**WORK TASK**
Copy out the news report below about the pound and the Brexit vote, in full and word for word.

**SELECTED EXCERPT**
The pound rose against the dollar and euro, stabilising somewhat after recent falls, as investors waited for a key Brexit vote.
Sterling had its worst week in six months last week, as investors grew more pessimistic about the chances of a Brexit deal being reached before the December 2020 deadline.
Britain threw Brexit talks into disarray last week by proposing legislation that would break international law by breaching parts of the Withdrawal Agreement which was signed in January.
Lawmakers are due to debate and vote on the proposed bill, called the Internal Markets Bill, today.
The EU says it cannot trust those who break agreements and that if the bill is not effectively scrapped there will be no trade deal to cover Britain when it leaves the customs union and single market at the end of 2020.
Goldman Sachs said that the chances of a damaging no-deal Brexit are “meaningfully lower” than the market is implying and that sterling levels are attractive for investors who are willing to look through the short-term volatility.
Expectations of negative interest rates were also weighing on the pound. The Bank of England will meet on Thursday.
Elsewhere, tighter restrictions on social gatherings in England came into effect on Monday, after coronavirus infections in the UK rose to around 3000 per day.
Shares in British drug maker AstraZeneca rose after it received the go-ahead to resume clinical trials for its COVID-19 vaccine candidate.

**EXTRACTED RECORDS**

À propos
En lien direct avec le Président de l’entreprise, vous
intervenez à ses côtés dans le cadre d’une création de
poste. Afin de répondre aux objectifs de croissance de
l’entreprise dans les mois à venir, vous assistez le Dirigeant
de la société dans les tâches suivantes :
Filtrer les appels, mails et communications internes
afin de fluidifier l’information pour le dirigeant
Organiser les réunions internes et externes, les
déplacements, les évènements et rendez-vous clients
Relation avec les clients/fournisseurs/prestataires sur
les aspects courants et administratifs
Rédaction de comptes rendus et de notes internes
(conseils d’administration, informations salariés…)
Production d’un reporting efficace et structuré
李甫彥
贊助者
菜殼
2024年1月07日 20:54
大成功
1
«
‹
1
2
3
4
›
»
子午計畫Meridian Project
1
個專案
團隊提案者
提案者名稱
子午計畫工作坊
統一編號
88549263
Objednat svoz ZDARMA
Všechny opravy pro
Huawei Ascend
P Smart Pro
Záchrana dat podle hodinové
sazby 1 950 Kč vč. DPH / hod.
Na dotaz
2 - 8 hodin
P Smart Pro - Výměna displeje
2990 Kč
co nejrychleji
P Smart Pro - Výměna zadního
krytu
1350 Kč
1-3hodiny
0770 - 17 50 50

--

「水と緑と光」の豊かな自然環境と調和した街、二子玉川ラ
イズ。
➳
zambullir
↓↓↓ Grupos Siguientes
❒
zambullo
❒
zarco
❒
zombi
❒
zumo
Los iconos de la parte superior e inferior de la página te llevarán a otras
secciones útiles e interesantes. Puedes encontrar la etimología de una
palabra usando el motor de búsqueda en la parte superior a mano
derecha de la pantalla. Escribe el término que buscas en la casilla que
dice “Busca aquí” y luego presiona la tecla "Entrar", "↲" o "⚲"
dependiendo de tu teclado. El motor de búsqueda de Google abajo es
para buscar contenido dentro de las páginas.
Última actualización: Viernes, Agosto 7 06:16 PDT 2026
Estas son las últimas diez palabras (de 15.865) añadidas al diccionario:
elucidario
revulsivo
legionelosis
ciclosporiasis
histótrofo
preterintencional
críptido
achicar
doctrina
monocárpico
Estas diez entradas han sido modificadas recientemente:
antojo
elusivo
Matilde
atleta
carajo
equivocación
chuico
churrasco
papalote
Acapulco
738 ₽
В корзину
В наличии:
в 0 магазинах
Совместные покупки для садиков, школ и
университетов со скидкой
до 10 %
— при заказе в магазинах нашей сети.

**WORKED SOLUTION**
The pound rose against the dollar and euro, stabilising somewhat after recent falls, as investors waited for a key Brexit vote.
Sterling had its worst week in six months last week, as investors grew more pessimistic about the chances of a Brexit deal being reached before the December 2020 deadline.
Britain threw Brexit talks into disarray last week by proposing legislation that would break international law by breaching parts of the Withdrawal Agreement which was signed in January.
Lawmakers are due to debate and vote on the proposed bill, called the Internal Markets Bill, today.
The EU says it cannot trust those who break agreements and that if the bill is not effectively scrapped there will be no trade deal to cover Britain when it leaves the customs union and single market at the end of 2020.
Goldman Sachs said that the chances of a damaging no-deal Brexit are “meaningfully lower” than the market is implying and that sterling levels are attractive for investors who are willing to look through the short-term volatility.
Expectations of negative interest rates were also weighing on the pound. The Bank of England will meet on Thursday.
Elsewhere, tighter restrictions on social gatherings in England came into effect on Monday, after coronavirus infections in the UK rose to around 3000 per day.
Shares in British drug maker AstraZeneca rose after it received the go-ahead to resume clinical trials for its COVID-19 vaccine candidate.